Kodiak staff conducts surveys of scallop populations within beds in the Yakutat, Kodiak and Bering Sea areas using Alaska CamSled. CamSled is a high-speed megapixel benthic imaging system developed by the Alaska Department of Fish and Game. The towed, bottom-tending camera sled features a GigE Vision™ camera with a 1,000×1,200 pixel sensor that streams 16 MB/s of image data to the tow vessel over commercial off-the-shelf Gigabit Ethernet hardware and an armored fiber optic tow cable.
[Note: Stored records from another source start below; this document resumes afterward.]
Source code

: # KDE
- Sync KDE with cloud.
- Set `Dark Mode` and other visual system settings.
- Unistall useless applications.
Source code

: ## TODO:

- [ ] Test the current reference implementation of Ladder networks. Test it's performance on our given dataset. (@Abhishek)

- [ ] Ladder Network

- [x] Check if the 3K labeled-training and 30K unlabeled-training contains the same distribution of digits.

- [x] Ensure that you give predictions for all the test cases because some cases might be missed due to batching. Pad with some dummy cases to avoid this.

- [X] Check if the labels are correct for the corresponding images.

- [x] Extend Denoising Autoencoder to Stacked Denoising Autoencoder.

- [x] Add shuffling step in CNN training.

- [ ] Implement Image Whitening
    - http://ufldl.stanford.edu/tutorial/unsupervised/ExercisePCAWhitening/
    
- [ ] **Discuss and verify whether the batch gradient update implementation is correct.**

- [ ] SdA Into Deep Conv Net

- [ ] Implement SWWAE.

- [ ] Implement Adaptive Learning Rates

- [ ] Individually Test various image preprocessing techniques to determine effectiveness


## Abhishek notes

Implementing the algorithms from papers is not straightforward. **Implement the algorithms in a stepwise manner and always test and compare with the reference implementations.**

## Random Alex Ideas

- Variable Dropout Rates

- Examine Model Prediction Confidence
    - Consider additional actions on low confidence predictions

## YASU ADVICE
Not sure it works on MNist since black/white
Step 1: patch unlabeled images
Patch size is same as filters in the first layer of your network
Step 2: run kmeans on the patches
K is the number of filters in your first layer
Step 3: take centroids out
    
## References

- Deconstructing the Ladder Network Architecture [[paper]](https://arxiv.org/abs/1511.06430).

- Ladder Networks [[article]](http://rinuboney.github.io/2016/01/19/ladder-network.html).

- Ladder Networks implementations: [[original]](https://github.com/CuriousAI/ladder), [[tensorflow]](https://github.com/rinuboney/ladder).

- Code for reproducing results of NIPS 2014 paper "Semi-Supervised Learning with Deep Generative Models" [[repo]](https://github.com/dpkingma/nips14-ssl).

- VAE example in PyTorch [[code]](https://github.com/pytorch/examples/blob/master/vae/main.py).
The camera images a 1.1 x 0.83 meter area of the bottom four times per second under strobe lighting that eliminates blurring in the images (motion artifacts) while towing at 5 to 8.5 km/h. Although CamSledwas developed for scallop stock assessment it is also useful for fine-scale habitat mapping, ground-truthing acoustic data, benthic ecology research, and fishing gear effects studies.

Dredge Surveys

Homer and Cordova staff conducts biennial area-swept dredge surveys on the north and south scallop beds in Kamishak Bay and on the east and west scallop beds at Kayak Island using an 8-foot wide dredge with 1.5-inch mesh liner to facilitate retention of small scallops. Survey objectives are to assess scallop abundance and biomass, document scallop age and shell height compositions, estimate scallop meat recovery rates, determine the relative catch of king and Tanner crab and other species, calculate a guideline harvest level based on the current estimated population size, and to evaluate changes in scallop distribution and density over time. The first scallop survey in Kamishak Bay was conducted in 1984 and since 1996; surveys have been conducted in Kamishak Bay and at Kayak Island on alternating years.